---- Task inputs
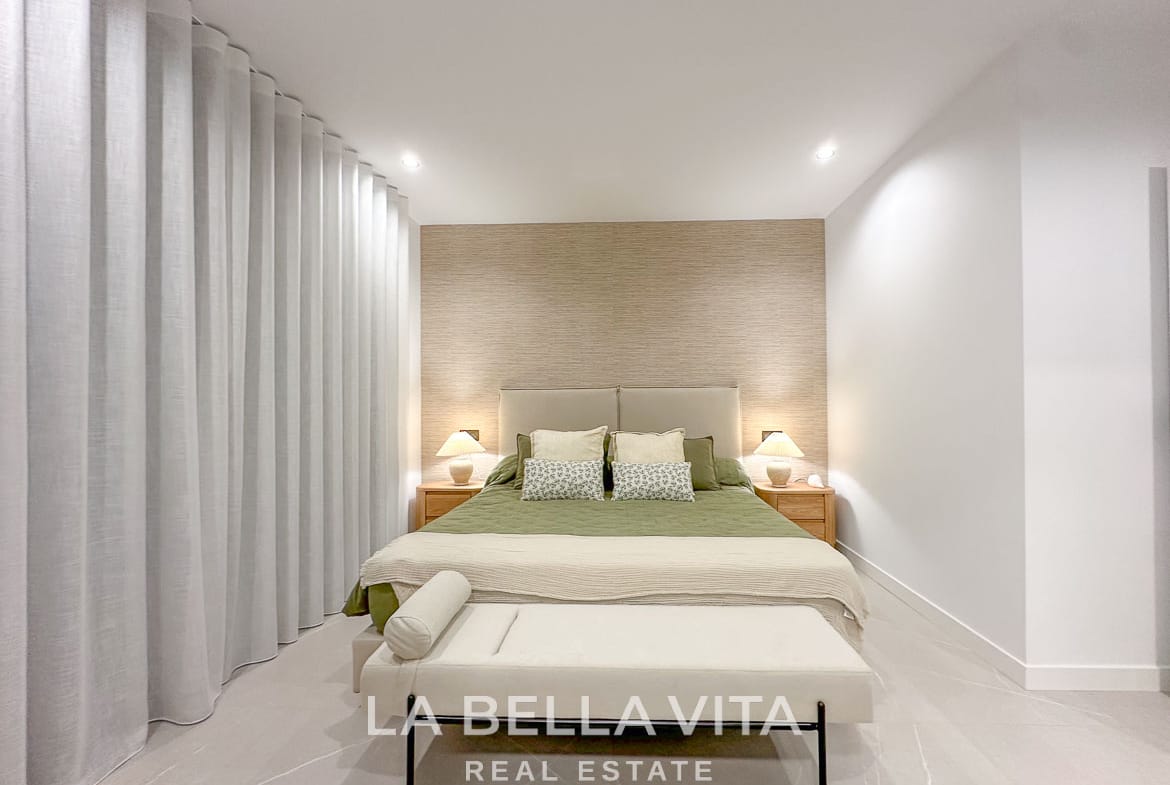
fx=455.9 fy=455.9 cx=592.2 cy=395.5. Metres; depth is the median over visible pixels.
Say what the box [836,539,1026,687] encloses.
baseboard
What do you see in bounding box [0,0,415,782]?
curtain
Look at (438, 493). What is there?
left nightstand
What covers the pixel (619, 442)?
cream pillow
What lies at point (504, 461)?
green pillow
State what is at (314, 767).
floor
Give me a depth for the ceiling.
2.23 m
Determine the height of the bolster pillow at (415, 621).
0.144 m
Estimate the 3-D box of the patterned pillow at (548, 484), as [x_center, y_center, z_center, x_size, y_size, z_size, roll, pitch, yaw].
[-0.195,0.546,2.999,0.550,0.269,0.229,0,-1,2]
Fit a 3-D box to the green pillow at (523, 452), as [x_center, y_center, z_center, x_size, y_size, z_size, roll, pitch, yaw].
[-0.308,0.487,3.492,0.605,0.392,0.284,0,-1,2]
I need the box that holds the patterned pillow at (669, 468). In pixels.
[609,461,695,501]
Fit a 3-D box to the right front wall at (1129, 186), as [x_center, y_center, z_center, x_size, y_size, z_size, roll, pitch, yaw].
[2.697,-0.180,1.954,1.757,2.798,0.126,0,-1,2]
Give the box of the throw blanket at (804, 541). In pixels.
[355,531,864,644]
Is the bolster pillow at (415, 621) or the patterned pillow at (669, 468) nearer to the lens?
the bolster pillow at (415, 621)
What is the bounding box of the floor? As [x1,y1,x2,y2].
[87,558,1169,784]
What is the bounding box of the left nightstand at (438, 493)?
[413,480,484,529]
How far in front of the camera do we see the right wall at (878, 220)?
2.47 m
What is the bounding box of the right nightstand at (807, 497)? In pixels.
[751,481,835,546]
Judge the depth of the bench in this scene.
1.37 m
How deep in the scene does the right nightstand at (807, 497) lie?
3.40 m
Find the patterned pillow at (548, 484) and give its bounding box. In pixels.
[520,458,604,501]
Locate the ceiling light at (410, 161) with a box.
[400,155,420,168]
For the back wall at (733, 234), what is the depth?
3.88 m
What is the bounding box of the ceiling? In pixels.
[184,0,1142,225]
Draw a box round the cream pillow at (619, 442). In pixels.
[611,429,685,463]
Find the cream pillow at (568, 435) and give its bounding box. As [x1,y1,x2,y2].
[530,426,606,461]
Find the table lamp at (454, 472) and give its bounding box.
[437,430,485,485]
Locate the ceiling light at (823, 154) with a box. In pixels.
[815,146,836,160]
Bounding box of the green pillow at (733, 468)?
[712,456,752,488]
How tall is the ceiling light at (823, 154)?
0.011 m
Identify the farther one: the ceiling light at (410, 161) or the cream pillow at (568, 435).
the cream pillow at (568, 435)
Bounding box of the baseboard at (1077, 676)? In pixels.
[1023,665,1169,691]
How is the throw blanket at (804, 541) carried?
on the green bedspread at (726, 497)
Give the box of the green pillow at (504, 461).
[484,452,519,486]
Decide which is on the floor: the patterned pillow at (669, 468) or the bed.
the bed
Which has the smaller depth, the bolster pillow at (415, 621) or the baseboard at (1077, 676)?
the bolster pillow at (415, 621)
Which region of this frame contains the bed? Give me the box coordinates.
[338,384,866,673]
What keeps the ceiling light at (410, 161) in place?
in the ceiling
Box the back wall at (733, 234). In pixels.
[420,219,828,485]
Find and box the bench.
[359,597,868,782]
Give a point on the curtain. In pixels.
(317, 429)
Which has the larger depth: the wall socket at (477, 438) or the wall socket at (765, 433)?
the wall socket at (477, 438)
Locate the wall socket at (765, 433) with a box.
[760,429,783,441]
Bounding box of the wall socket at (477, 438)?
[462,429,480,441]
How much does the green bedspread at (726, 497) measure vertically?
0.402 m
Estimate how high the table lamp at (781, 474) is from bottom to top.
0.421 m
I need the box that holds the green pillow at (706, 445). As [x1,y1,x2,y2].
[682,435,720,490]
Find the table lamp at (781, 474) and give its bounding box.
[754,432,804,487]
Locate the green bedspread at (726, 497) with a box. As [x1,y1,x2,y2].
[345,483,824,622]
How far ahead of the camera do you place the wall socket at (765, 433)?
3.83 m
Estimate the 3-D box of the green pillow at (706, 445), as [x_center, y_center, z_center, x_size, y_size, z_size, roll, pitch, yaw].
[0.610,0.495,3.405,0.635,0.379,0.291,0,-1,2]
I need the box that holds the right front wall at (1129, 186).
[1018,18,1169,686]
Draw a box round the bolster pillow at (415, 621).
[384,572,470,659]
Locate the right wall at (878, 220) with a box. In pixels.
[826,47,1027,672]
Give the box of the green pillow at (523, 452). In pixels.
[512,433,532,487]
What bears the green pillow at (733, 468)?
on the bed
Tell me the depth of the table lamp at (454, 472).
--------
---- Task inputs
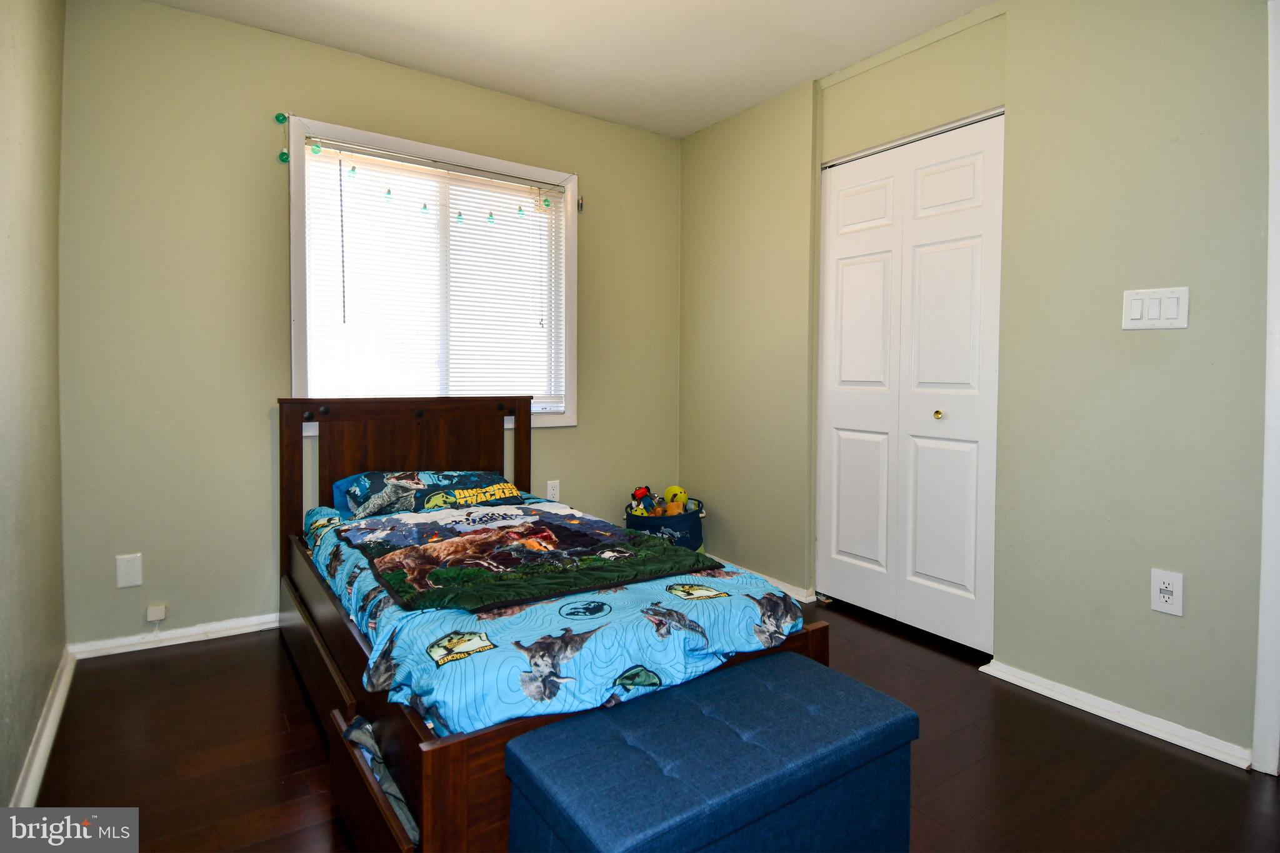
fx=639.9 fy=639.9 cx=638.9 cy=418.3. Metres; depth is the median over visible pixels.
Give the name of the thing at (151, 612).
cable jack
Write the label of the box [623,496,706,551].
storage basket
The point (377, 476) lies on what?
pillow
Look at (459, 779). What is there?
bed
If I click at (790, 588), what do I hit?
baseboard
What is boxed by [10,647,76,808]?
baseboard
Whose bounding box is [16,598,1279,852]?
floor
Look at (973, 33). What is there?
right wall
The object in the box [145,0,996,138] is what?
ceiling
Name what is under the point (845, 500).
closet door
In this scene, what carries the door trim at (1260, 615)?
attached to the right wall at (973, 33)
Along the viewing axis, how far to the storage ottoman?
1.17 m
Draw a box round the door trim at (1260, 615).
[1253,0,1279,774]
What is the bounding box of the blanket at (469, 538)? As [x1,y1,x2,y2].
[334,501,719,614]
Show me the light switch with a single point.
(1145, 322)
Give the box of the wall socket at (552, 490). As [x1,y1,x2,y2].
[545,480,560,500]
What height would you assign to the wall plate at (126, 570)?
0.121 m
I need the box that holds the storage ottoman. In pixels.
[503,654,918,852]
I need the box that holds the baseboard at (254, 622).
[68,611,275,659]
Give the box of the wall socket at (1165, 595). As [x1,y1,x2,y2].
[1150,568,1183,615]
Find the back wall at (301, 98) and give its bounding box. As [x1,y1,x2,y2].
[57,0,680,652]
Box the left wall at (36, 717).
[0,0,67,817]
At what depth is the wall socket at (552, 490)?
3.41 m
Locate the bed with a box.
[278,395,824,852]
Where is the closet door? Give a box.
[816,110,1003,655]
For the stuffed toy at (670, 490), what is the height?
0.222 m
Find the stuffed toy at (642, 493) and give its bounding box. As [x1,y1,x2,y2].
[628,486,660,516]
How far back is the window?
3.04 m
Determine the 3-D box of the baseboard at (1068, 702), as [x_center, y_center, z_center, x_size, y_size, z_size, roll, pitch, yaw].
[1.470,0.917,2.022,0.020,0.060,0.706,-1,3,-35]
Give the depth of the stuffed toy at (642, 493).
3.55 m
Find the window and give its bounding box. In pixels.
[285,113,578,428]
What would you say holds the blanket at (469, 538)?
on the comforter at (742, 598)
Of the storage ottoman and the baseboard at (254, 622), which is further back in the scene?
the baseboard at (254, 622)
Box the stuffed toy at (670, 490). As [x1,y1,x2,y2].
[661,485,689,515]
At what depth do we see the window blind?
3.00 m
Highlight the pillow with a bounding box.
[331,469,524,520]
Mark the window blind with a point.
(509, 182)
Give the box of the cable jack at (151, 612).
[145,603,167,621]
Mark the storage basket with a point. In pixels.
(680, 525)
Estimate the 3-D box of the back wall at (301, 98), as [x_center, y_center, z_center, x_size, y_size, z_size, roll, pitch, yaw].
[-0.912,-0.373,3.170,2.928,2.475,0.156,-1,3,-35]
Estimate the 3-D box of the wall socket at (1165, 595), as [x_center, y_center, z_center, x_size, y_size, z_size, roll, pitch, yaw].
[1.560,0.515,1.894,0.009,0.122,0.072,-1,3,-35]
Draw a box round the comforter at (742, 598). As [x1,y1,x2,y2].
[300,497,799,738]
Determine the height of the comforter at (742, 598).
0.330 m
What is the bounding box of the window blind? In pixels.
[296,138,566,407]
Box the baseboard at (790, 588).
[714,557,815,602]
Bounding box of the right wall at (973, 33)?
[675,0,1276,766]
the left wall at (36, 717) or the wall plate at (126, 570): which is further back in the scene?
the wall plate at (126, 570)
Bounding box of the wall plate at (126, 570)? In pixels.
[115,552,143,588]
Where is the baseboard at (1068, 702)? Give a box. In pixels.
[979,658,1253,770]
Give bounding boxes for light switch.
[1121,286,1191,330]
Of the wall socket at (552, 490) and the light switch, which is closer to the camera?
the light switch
--------
---- Task inputs
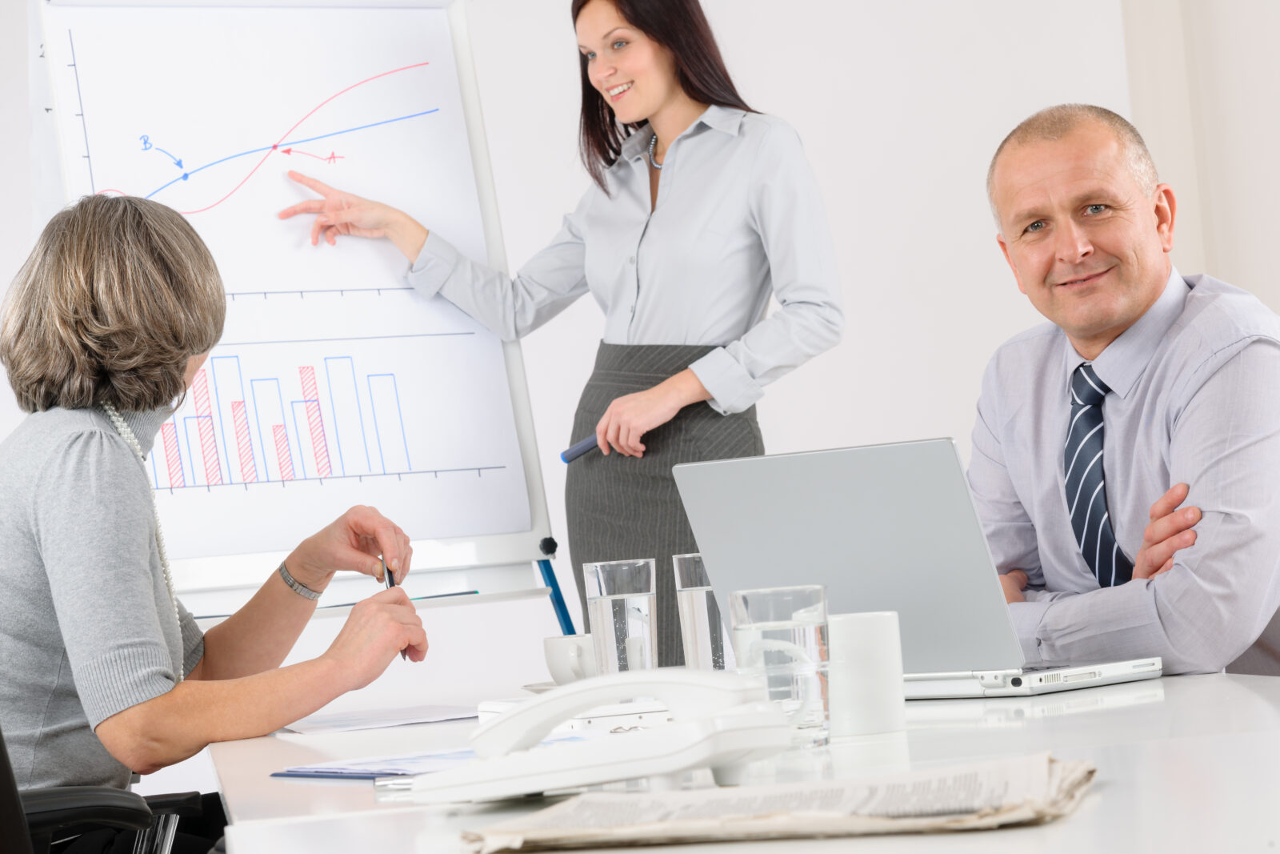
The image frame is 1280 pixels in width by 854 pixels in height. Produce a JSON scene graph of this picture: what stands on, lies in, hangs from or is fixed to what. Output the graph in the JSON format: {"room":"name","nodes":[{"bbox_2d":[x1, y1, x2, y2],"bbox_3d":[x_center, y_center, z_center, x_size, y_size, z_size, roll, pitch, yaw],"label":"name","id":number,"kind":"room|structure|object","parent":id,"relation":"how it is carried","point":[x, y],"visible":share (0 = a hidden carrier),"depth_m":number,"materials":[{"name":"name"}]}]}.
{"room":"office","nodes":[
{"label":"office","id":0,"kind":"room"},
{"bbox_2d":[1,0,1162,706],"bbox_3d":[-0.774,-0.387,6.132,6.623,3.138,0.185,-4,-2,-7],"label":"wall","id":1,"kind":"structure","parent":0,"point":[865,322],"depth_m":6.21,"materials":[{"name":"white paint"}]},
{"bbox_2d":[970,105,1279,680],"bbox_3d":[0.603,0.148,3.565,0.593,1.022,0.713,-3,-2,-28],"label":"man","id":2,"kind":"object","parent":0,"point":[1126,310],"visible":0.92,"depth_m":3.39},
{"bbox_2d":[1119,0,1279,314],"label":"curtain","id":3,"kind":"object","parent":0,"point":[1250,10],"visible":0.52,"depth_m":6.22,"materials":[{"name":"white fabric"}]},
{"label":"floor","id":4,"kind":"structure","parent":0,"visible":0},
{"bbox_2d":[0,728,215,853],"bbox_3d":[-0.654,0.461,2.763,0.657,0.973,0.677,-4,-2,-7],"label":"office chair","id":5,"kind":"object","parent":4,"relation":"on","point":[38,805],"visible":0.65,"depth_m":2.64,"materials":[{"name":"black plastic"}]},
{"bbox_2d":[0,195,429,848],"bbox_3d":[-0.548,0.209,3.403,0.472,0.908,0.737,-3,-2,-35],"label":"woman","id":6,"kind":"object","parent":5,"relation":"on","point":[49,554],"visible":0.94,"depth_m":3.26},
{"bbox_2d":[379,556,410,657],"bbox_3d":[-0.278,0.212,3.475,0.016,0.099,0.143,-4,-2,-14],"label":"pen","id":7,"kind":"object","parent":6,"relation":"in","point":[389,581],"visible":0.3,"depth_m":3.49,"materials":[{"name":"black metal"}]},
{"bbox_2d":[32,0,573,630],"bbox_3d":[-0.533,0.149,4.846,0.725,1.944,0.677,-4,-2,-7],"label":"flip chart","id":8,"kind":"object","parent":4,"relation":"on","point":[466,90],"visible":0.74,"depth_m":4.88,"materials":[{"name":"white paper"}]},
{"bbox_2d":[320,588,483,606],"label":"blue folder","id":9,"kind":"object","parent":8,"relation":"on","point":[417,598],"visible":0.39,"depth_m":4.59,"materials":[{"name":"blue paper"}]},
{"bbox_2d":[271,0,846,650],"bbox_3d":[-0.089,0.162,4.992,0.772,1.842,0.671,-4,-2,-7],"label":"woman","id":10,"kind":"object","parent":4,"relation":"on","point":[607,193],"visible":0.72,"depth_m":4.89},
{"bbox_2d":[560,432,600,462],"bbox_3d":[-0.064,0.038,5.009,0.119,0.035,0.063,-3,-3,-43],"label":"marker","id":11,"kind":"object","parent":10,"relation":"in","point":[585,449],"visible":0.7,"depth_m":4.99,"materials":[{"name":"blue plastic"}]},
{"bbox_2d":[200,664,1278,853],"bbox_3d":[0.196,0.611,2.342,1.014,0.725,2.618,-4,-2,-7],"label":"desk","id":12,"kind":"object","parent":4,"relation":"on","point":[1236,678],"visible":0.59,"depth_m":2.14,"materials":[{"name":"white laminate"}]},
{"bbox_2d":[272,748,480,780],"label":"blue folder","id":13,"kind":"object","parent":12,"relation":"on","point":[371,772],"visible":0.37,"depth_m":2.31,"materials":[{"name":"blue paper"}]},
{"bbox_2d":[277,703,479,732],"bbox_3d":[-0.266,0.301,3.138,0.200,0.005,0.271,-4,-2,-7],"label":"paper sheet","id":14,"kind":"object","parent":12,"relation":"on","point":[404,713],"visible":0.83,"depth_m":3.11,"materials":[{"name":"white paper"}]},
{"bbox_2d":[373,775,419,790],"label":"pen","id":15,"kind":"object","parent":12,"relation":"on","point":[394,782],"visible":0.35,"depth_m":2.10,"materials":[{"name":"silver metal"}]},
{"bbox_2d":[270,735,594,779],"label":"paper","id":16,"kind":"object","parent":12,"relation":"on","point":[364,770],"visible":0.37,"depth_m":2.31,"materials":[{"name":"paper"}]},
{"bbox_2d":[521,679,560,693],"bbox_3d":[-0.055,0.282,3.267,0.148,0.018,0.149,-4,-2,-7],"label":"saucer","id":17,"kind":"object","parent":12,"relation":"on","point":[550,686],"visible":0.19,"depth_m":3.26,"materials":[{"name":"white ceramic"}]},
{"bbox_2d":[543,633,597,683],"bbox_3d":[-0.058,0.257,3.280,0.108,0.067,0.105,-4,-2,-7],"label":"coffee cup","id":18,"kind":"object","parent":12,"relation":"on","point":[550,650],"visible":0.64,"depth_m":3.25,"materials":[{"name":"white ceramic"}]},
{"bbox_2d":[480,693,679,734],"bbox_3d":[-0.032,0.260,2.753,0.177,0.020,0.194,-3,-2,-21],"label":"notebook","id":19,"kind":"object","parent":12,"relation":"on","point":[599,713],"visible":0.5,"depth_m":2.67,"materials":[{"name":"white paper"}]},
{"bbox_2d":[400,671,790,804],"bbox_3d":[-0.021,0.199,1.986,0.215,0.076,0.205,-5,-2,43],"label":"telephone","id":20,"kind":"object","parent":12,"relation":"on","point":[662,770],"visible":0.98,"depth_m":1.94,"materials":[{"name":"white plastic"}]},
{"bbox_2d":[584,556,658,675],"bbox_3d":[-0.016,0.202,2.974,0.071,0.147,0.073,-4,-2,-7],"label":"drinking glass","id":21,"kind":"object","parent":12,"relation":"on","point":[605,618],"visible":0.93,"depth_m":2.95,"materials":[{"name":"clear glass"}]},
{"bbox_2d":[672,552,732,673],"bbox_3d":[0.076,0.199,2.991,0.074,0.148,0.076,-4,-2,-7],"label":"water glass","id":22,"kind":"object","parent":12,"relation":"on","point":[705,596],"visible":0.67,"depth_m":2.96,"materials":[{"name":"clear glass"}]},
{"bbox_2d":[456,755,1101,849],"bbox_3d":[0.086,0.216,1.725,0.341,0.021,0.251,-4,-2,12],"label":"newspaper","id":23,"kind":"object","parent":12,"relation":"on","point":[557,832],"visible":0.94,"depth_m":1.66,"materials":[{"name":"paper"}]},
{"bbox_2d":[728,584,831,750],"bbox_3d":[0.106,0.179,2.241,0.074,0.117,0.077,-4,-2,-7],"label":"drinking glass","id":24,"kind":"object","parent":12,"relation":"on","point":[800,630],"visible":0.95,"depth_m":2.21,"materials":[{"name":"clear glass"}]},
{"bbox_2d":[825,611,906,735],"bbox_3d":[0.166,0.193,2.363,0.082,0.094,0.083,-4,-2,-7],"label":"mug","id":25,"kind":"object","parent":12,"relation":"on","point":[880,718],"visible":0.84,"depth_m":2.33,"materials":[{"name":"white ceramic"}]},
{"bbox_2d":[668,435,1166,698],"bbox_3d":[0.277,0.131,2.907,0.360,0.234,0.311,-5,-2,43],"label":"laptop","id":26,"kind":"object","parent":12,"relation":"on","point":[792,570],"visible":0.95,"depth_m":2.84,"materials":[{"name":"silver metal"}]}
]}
--------
Problem to solve → When a line in the data contains "median", return it as written.

Task response →
fx=455.9 fy=455.9 cx=592.2 cy=395.5. Metres; depth is the median over visible pixels.
fx=639.9 fy=639.9 cx=638.9 cy=418.3. Metres; depth is the median over visible pixels.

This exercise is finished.